My world is not a desert. It includes all those who sense, feel, experience, perceive, and distinguish in the way that I do. Those of today and those of long ago. All those, as well, who have dared what I could not or would not dare. All those who have accomplished what I have not wanted or been able to accomplish. All those who have practiced what I have still only devised in theory. I do not know them, the majority of them. But I know that they exist. And sometimes it seems to me that I see them rise from the dust of the past – my past – a veritable legion. They are those who have reacted against the environment and never allowed it to have the last word. They are those who have never let the collectivity to rattle their individuality. They have not yielded. The lure of money, that of security, the attraction of a home – nothing has done it. Society, sometimes, has promised popularity if they consent to accommodate themselves. To play the puppets – to drag the populace around by their breeches – to “make it” with the leaders – never! They have suffered in their body and mind. They have wept, but they have hated. They have lived who knows where – where they are too well known.

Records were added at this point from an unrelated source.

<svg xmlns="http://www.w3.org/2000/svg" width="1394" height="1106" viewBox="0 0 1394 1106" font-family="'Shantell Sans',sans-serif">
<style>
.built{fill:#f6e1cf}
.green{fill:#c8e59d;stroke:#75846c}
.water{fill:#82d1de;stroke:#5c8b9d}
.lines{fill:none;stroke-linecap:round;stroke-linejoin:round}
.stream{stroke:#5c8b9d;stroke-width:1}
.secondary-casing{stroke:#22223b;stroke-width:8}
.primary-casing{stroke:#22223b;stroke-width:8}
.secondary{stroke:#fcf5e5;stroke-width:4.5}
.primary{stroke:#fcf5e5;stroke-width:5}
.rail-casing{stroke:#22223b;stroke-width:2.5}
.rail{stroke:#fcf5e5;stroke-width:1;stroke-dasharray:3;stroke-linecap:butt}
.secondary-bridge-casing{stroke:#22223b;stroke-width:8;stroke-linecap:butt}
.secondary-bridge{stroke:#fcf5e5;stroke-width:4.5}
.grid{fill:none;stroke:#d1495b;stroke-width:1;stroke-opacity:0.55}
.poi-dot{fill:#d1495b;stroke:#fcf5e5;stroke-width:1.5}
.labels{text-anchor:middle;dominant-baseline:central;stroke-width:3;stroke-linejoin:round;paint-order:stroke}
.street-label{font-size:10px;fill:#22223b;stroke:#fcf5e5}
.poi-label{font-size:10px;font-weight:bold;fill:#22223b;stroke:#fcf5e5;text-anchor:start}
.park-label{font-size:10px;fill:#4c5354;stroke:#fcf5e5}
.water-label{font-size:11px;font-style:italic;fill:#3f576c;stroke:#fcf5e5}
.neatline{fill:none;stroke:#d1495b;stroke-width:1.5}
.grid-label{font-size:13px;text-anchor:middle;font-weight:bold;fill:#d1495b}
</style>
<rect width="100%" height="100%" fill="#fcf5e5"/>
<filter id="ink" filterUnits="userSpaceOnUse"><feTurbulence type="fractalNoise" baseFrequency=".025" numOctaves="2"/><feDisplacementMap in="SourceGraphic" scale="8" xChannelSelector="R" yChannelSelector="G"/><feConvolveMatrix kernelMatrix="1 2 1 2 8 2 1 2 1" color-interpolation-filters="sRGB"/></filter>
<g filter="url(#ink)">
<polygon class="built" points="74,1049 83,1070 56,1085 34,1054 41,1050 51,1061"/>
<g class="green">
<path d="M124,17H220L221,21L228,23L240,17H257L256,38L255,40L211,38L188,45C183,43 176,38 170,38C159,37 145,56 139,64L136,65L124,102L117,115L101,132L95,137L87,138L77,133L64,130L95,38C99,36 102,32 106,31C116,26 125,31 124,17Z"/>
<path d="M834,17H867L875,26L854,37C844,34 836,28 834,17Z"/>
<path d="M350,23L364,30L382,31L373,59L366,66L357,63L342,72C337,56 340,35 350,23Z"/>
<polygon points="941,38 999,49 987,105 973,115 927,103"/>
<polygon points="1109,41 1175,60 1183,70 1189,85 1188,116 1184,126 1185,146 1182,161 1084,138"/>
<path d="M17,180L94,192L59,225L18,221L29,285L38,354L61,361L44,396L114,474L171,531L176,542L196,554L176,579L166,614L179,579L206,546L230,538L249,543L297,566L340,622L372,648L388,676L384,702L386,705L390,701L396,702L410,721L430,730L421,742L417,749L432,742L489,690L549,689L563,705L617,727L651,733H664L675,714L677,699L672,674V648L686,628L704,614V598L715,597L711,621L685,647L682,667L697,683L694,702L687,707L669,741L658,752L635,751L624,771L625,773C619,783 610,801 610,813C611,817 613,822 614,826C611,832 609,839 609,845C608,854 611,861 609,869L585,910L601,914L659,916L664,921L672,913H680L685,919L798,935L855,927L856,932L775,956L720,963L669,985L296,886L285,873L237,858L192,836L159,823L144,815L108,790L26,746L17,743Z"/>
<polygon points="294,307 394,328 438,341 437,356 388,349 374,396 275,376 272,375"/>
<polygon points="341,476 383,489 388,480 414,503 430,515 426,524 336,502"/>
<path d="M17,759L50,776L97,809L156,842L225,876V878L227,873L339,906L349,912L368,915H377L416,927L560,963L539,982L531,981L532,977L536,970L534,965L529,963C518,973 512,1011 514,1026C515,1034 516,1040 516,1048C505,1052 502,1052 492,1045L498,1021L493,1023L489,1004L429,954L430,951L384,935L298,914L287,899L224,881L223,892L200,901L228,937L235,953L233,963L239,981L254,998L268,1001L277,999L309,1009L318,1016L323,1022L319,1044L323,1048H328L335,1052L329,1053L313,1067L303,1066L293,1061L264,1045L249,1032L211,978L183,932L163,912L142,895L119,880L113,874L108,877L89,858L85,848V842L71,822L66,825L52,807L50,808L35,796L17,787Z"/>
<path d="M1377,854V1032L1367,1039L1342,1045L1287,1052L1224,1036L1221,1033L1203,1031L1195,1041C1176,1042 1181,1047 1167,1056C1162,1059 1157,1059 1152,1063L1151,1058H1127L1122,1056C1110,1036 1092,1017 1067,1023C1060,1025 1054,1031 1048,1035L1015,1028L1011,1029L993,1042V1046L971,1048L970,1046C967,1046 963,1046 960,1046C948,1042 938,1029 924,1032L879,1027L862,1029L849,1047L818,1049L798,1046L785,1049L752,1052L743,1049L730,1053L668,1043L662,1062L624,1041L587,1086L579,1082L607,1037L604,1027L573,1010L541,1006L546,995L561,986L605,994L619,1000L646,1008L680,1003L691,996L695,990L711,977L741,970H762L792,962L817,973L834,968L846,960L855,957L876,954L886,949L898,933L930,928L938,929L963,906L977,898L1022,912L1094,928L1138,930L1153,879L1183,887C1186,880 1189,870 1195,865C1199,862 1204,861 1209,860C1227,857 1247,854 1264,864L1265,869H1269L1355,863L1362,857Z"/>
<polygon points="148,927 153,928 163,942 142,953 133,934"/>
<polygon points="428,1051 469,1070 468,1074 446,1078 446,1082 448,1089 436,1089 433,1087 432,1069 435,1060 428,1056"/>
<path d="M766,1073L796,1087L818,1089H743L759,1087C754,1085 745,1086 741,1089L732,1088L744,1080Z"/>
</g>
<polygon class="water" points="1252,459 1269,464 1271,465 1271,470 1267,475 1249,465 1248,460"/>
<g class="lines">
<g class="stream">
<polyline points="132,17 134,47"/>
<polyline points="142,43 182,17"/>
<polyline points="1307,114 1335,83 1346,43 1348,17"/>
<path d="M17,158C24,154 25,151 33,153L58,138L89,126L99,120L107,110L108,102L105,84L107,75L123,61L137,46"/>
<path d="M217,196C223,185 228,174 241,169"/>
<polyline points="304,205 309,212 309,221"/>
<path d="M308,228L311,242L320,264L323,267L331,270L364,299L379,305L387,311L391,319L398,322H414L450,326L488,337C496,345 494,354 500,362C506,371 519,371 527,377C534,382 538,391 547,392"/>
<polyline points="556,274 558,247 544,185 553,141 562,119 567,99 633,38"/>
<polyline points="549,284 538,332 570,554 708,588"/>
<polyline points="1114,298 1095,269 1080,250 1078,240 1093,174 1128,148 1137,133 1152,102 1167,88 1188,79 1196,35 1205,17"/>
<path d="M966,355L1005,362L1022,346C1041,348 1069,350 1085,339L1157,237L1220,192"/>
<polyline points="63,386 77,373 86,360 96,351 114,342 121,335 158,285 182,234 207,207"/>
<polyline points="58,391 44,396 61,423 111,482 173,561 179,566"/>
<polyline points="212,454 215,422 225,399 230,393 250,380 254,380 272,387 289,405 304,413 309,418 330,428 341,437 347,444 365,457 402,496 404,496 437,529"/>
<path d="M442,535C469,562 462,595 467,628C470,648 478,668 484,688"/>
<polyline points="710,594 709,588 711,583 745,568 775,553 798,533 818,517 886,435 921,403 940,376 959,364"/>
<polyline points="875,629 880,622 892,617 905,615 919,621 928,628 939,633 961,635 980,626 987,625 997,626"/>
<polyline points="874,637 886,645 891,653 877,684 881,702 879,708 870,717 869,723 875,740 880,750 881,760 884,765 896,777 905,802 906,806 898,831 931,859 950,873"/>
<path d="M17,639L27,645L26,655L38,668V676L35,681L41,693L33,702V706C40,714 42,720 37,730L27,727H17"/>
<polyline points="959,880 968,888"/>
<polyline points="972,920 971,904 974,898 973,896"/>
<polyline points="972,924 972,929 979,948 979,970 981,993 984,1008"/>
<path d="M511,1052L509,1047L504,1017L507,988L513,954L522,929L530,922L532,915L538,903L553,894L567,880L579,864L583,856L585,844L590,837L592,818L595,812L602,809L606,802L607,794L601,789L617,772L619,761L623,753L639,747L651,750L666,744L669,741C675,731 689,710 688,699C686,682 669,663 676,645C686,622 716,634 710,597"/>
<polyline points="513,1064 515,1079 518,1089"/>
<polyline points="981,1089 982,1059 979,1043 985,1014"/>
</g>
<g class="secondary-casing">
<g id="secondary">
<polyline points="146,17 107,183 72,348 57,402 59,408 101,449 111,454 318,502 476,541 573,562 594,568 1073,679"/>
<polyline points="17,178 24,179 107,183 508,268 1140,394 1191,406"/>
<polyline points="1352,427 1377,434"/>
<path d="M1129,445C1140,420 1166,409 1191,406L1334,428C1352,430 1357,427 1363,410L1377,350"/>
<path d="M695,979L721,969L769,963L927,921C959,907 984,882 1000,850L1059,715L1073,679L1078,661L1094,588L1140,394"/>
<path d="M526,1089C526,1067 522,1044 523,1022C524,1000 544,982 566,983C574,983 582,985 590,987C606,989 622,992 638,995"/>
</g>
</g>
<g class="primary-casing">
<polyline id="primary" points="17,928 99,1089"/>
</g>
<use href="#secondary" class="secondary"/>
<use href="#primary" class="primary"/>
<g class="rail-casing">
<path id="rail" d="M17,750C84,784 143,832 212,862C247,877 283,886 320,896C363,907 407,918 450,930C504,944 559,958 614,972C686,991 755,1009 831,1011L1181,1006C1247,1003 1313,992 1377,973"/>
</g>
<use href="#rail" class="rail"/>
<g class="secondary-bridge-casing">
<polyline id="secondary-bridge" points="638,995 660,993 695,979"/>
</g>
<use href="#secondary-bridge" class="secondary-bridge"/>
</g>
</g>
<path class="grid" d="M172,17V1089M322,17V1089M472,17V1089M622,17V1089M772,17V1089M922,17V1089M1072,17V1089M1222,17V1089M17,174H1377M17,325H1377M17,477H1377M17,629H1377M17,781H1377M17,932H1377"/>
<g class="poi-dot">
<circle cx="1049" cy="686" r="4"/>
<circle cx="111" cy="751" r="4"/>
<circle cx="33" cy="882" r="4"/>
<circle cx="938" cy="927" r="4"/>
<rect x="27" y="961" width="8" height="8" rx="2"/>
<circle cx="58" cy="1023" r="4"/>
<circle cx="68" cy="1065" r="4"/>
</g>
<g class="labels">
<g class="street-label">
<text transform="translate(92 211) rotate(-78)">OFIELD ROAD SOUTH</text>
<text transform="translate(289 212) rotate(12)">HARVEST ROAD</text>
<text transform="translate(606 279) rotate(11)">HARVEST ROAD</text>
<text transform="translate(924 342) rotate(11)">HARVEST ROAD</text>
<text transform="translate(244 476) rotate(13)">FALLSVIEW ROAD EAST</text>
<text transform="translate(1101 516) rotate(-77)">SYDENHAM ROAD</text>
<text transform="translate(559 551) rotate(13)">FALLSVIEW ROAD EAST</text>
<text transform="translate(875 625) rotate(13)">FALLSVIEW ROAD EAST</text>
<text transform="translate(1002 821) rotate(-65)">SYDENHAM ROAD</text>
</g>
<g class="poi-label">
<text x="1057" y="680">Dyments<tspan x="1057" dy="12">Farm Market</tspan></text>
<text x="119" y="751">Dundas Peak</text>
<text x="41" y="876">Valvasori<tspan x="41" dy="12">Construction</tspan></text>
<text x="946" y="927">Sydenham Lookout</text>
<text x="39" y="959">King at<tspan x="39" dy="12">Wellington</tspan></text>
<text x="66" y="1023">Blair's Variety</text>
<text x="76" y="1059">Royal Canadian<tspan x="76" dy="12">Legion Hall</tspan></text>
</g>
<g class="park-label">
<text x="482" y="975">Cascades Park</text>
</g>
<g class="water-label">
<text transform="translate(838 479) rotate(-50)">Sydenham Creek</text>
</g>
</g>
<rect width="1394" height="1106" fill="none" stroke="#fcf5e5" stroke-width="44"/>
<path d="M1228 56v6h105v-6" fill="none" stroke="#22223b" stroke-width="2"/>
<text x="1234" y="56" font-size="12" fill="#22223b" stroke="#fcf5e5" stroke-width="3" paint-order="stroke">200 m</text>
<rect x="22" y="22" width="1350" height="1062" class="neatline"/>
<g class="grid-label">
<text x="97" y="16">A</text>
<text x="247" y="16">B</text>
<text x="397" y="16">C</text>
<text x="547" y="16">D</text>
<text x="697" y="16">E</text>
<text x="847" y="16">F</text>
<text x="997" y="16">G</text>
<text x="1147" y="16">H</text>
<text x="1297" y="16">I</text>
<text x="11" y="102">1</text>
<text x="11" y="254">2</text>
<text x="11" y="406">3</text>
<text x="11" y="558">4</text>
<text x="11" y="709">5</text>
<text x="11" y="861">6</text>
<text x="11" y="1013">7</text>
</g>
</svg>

They have known the heights and depths of existence. They have been fugitives, tracked, denounced, condemned, and walled up. Because they have neither respectable manners, nor stable situation, nor respectable relations, society has scorned, maligned, and rejected them, expelled them from its midst. But they have not let go. They have been silent, or they have said what they had to say. As they wanted to say it, without pandering to the elites, without toadying to the masses. Without prostituting themselves, without consenting to sleazy contracts. If they perished, they were undefeated. On a pallet, in the promiscuity of a flophouse, on the edge of a ditch, in the penal colony, under the guillotine blade. In their bed, perhaps, sated by experience, – or still devoured by resentment, assailed by doubt. But going on regardless.
Those people are “mine,” the citizens of my world.